No Sequel – Yet

Charles Krauthammer asks and attempts to answer an interesting question:

The single most puzzling – and arguably most important – question of the day is the one no one raises in public: Why have we not been attacked again? We are coming up on 2-1/2 years since 9/11. Think back: on 9/11, everybody was waiting for the other shoe to drop – within days or weeks, but surely within months. When nothing happened, it was said that Al Qaeda works on 18-month cycles, with long planning and preparation.
It’s now almost a year plus 18 months. And while there have been terrorist attacks against generally soft targets in other (mostly Islamic) countries, we have not had a single attack, major or minor, in the U.S.

He, of course, wants to give the credit for this to the brilliant foreign policy of the Bush Administration. But he doesn’t go quite that far.

I ask it of almost every intelligence expert I meet. Their speculations fall along two lines.

The first is that Al Qaeda has been degraded and disrupted. It has lost its Afghan base, lost much of its funding and is reduced to going back to where Islamic radicals were years ago: launching minor guerrilla operations in Pakistan/Afghanistan and sending operatives out to hit soft targets such as synagogues in Tunisia and embassies in Istanbul.

A variation on this theme is the idea that as Al Qaeda International shrinks, terrorism is becoming more regionalized. That may not be a terribly good development for the world, but it would explain why America has not been attacked. If you are an Indonesian terrorist, your objective is to destroy your government and to take it over. Hitting the Vegas Strip – no matter how spectacularly – becomes a distraction.

***

The other explanation is that it is a matter of pride. Having pulled off the greatest terrorist attack in the history of the world, they do not want to sully their reputation by resorting to the cheap car bomb.

Or to put it less psychologically and more strategically, part of the appeal of Al Qaeda – what it uses to recruit people and funds – is its mystique: superhuman feats, brilliant execution, masterful planning. That aura feeds its ideology of historical inevitability, that ultimately it will prevail over Western decadence because the seeming high-tech West lacks the diabolical and methodical will that Islamism brings to the war.

***

I don’t know. I tend to favor the second theory. But I have no doubt that reorganizing homeland security, redirecting law enforcement from locking up bad guys to preventing worse guys from attacking and increasing vigilance at the borders have had a significant deterrent effect.

I presume the real answer involves a combination of these factors–we have seriously weakened al Qaeda and they don’t want to follow 9/11 with something comparatively piddly–but the answer isn’t particularly satisfying. If the point of terrorists is, well, terror, then keeping up the pressure has to be part of their strategy. Most Americans have adjusted to the inconveniences of post-9/11 life and give little thought to terrorism on a day-to-day basis.
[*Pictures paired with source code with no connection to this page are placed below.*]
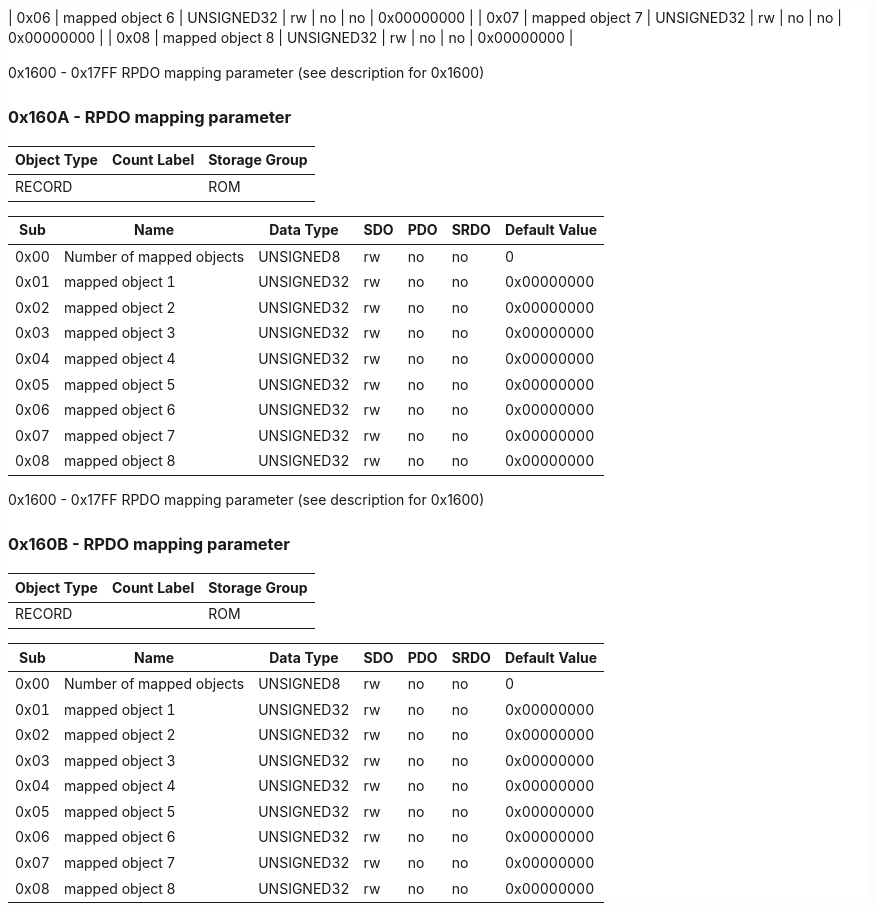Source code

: | 0x06 | mapped object 6       | UNSIGNED32 | rw  | no  | no   | 0x00000000    |
| 0x07 | mapped object 7       | UNSIGNED32 | rw  | no  | no   | 0x00000000    |
| 0x08 | mapped object 8       | UNSIGNED32 | rw  | no  | no   | 0x00000000    |

0x1600 - 0x17FF RPDO mapping parameter (see description for 0x1600)

### 0x160A - RPDO mapping parameter
| Object Type | Count Label    | Storage Group  |
| ----------- | -------------- | -------------- |
| RECORD      |                | ROM            |

| Sub  | Name                  | Data Type  | SDO | PDO | SRDO | Default Value |
| ---- | --------------------- | ---------- | --- | --- | ---- | ------------- |
| 0x00 | Number of mapped objects| UNSIGNED8  | rw  | no  | no   | 0             |
| 0x01 | mapped object 1       | UNSIGNED32 | rw  | no  | no   | 0x00000000    |
| 0x02 | mapped object 2       | UNSIGNED32 | rw  | no  | no   | 0x00000000    |
| 0x03 | mapped object 3       | UNSIGNED32 | rw  | no  | no   | 0x00000000    |
| 0x04 | mapped object 4       | UNSIGNED32 | rw  | no  | no   | 0x00000000    |
| 0x05 | mapped object 5       | UNSIGNED32 | rw  | no  | no   | 0x00000000    |
| 0x06 | mapped object 6       | UNSIGNED32 | rw  | no  | no   | 0x00000000    |
| 0x07 | mapped object 7       | UNSIGNED32 | rw  | no  | no   | 0x00000000    |
| 0x08 | mapped object 8       | UNSIGNED32 | rw  | no  | no   | 0x00000000    |

0x1600 - 0x17FF RPDO mapping parameter (see description for 0x1600)

### 0x160B - RPDO mapping parameter
| Object Type | Count Label    | Storage Group  |
| ----------- | -------------- | -------------- |
| RECORD      |                | ROM            |

| Sub  | Name                  | Data Type  | SDO | PDO | SRDO | Default Value |
| ---- | --------------------- | ---------- | --- | --- | ---- | ------------- |
| 0x00 | Number of mapped objects| UNSIGNED8  | rw  | no  | no   | 0             |
| 0x01 | mapped object 1       | UNSIGNED32 | rw  | no  | no   | 0x00000000    |
| 0x02 | mapped object 2       | UNSIGNED32 | rw  | no  | no   | 0x00000000    |
| 0x03 | mapped object 3       | UNSIGNED32 | rw  | no  | no   | 0x00000000    |
| 0x04 | mapped object 4       | UNSIGNED32 | rw  | no  | no   | 0x00000000    |
| 0x05 | mapped object 5       | UNSIGNED32 | rw  | no  | no   | 0x00000000    |
| 0x06 | mapped object 6       | UNSIGNED32 | rw  | no  | no   | 0x00000000    |
| 0x07 | mapped object 7       | UNSIGNED32 | rw  | no  | no   | 0x00000000    |
| 0x08 | mapped object 8       | UNSIGNED32 | rw  | no  | no   | 0x00000000    |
I’m quite pleased that al Qaeda hasn’t started using human bombs like the Palestinian terrorists have been using in Israel for years. But nothing that we have done in either the War on Terror or the strengthening of homeland security would prevent them from doing so any time they wanted.

FILED UNDER: Afghanistan War, Terrorism
James Joyner
About James Joyner
James Joyner is Professor and Department Head of Security Studies at Marine Corps University's Command and Staff College and a nonresident senior fellow at the Scowcroft Center for Strategy and Security at the Atlantic Council. He's a former Army officer and Desert Storm vet. Views expressed here are his own. Follow James on Twitter @DrJJoyner.

Comments

  1. Paul says:

    I’m not so sure about #2.

    If you plant 10 car bombs in the 10 biggest cities in the country and they all go off within a few minutes of each other, you have a spectacular event with minimal effort.

    It is a fantastic question but as you say, neither answer is particularly satisfying.